There are a thousand different sayings highlighting how much you can learn by looking at the past experiences of similar people. This is especially true when it comes to evaluating whether ERP is right for your company and what to expect once it’s implemented.
Until you start working with ERP products on a daily basis, it’s hard to understand how much it will affect what you do. And it’s only really after a product has been implemented that you fully understand its strengths and weaknesses. That’s why ERP case studies can be so illuminating and illustrative.
Every case study offers a different nugget of wisdom to take away. But when you begin to review a lot of them, there are some important lessons about what you should and should not do that repeatedly appear. Here are the six lessons that jump out:
- An ERP Demo is Essential – For a variety of reasons, some companies are so eager to get an ERP up and running that they forego getting a demo before selecting a product. In most cases, this leads to surprises and disappointments in equal measure. The companies that prioritize the demo process end up with a product that is better able to meet their business requirements over the long term.
- Implementation is Everything – The long-term success or failure of your ERP product is directly related to the quality of the implementation. Companies that try to rush through the process, manage it on a shoestring budget, or accept out-of-the-box capabilities all end up regretting it. Expediency is important in an implementation, but a careful, considered process eliminates a lot of significant setbacks later.

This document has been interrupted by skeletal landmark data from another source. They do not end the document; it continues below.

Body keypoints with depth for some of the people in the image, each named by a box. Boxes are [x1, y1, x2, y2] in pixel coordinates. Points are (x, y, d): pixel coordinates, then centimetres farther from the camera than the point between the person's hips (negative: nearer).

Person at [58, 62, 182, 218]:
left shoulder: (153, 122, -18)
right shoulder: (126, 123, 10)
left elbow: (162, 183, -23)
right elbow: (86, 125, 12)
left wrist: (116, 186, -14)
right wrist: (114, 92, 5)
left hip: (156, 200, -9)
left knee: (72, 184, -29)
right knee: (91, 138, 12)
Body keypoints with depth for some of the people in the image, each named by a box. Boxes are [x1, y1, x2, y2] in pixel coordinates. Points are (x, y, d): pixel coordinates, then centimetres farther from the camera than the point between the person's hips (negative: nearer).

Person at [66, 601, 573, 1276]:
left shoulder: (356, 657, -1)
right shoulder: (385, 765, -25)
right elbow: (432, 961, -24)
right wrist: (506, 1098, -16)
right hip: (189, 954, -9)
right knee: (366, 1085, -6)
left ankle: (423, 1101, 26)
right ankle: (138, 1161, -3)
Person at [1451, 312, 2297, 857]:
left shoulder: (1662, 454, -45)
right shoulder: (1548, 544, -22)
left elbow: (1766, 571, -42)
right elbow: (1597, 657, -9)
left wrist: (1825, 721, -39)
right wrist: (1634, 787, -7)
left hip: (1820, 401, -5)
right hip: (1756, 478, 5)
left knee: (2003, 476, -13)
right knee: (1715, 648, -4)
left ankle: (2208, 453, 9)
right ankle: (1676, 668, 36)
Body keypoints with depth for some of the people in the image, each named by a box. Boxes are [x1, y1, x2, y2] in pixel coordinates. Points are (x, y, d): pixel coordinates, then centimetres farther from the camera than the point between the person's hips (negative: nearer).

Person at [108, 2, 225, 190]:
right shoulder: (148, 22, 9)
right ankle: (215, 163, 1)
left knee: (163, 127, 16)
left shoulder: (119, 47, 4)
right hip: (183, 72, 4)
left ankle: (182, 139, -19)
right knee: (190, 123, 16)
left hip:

- The Cloud is the Ideal Option – The debate over on-site vs. cloud ERP products still rages in some circles, but anecdotal evidence from ERP case studies reveals that the cloud is the clearly superior choice. The vast majority of companies will not want to take on the expense, burden, and frustration of on-site ERP. Plus, the flexibility of the cloud provides ERP with the kind of scalability and adaptability that dynamic enterprises require.
- Customization is Key – One of the most beneficial things about consulting ERP case studies is learning about the kinds of ERP issues that cause the worst and most persistent problems. In most cases, those problems boil down to an ERP product being unable to adapt to a company’s data and workflows. The lesson that gets reinforced over and over is that ERP should adapt to the company, not the other way around.
- Choice of Vendor Matters – The specifics of an ERP product are usually the focus on the evaluation process. But in practice, the quality of the vendor has as much of an impact as the product itself. Companies who work with a vendor that is committed to service and technology improvements find themselves in a better position to take advantage of all that ERP offers.
- Buy-in Is Essential – So much effort goes into finding the ideal product/vendor. But even with the best product in place, a team that is unable or unwilling to embrace ERP will get little from your expensive new piece of IT. Securing buy-in from upper management down is important before the implementation even starts. Once it does, comprehensive and ongoing training is essential if teams are going to use ERP completely and creatively.
The overarching lesson of all ERP case studies is that this enterprise-application has a lot to offer, but only for the companies that approach it carefully and cautiously. As you get closer to an implementation of your own, rely on the real experiences of others to guide your decision-making process.